Christchurch Kidney Research Group, Department of Medicine, University of Otago-Christchurch, PO Box 4345, Christchurch 8140, New Zealand.
Clin J Am Soc Nephrol. 2010 Jul;5(7):1165-73. doi: 10.2215/CJN.08531109. Epub 2010 May 24.
The purpose of this study was to assess the viability of back-calculation with the Modification of Diet in Renal Disease (MDRD) formula to determine baseline creatinine on the basis of acute kidney injury (AKI) metrics, RIFLE criteria, and Acute Kidney Injury Network (AKIN) criteria for the purpose of clinical trial outcomes or epidemiology.
DESIGN, SETTING, PARTICIPANTS, & MEASUREMENTS: This study was a retrospective analysis of prospectively collected data from patients with measured baseline creatinines before entry to the intensive care unit (ICU). The AKI status was determined using five different baseline creatinines: the measured creatinine (the standard) and an estimated creatinine determined by back-calculation using MDRD assuming a GFR of 75 ml/min (epCr75), 100 ml/min (epCr100), randomly generating a value on a lognormal curve (epCrRnd), and choosing the lowest creatinine value within the first week in the ICU (epCrlow).

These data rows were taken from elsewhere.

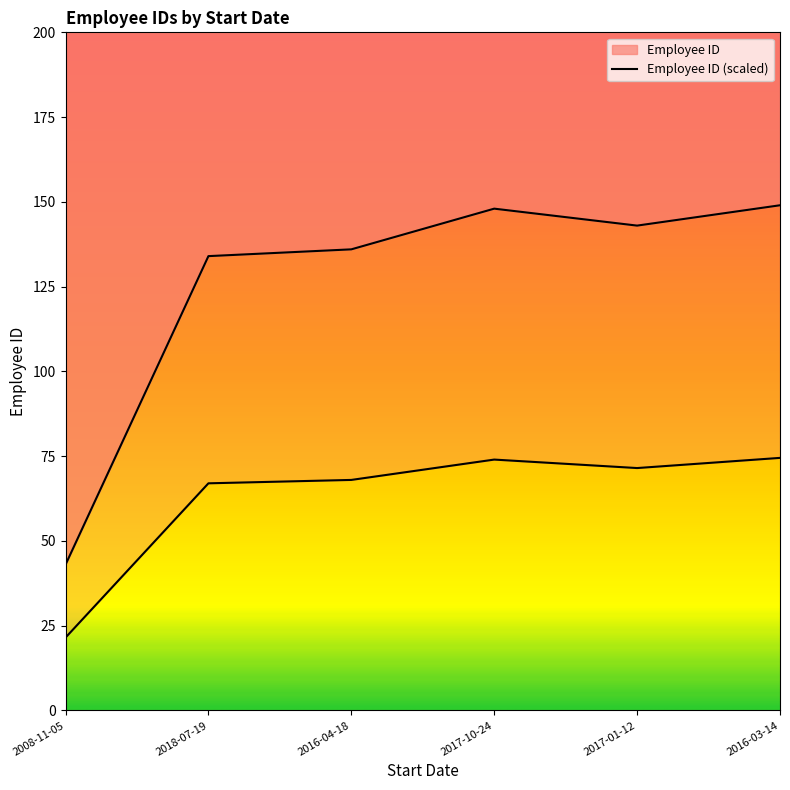

What is the label of the 5th point from the left?

2017-01-12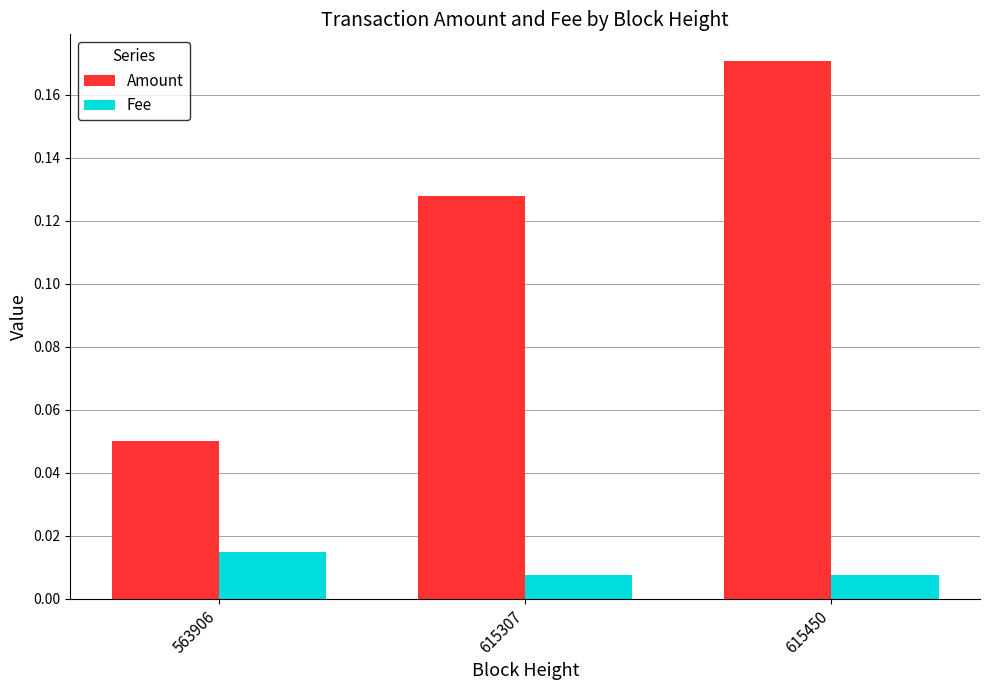

At which label does Fee reach its peak?

563906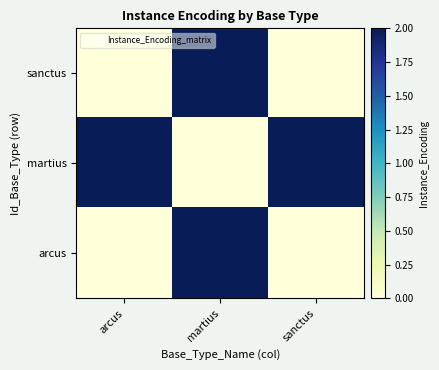

Reading left to right, extract all data points from this chart.

sanctus: arcus=0	martius=2	sanctus=0
martius: arcus=2	martius=0	sanctus=2
arcus: arcus=0	martius=2	sanctus=0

A subgroup of patients without chronic kidney disease (CKD) was similarly analyzed.
Of 224 patients, 70 (31%) had AKI according to RIFLE and 93 (42%) according to AKIN. The epCr75 and epCr100 distributions greatly overestimated the proportion with AKI. The epCrlow overestimated AKI according to AKIN but correctly estimated AKI according to RIFLE. The mean of 1000 epCrRnd distributions correctly estimated AKI according to RIFLE and AKIN. Each estimated distribution performed better in the non-CKD population with the exception of epCrRnd. However, only the epCrlow distribution accurately determined the proportion with AKI.
A measured rather than estimated value should be used for baseline creatinine in trials or epidemiologic studies of AKI.
本研究旨在评估基于急性肾损伤(AKI)指标、RIFLE 标准和急性肾损伤网络(AKIN)标准,使用改良肾脏病饮食研究(MDRD)公式对基线肌酐进行回溯计算的可行性,以便在临床试验结果或流行病学中确定基线肌酐。
设计、设置、参与者和测量:本研究是对前瞻性收集的 ICU 入组前有测量基线肌酐的患者数据进行的回顾性分析。使用五种不同的基线肌酐来确定 AKI 状态:实测肌酐(标准)和使用 MDRD 回溯计算的估计肌酐(epCr75),假设肾小球滤过率(GFR)为 75 ml/min;100 ml/min(epCr100);在对数正态曲线上随机生成一个值(epCrRnd);并选择 ICU 内第一周内的最低肌酐值(epCrlow)。同样对无慢性肾脏病(CKD)的患者亚组进行了分析。
在 224 例患者中,根据 RIFLE 标准有 70 例(31%)发生 AKI,根据 AKIN 标准有 93 例(42%)发生 AKI。epCr75 和 epCr100 分布极大地高估了 AKI 的比例。epCrlow 根据 AKIN 高估了 AKI,但根据 RIFLE 正确估计了 AKI。epCrRnd 的 1000 次分布均值正确地根据 RIFLE 和 AKIN 估计了 AKI。除了 epCrRnd 外,每个估计分布在非 CKD 人群中的表现都更好。然而,只有 epCrlow 分布准确地确定了 AKI 的比例。
在 AKI 的临床试验或流行病学研究中,应使用实测值而不是估计值作为基线肌酐。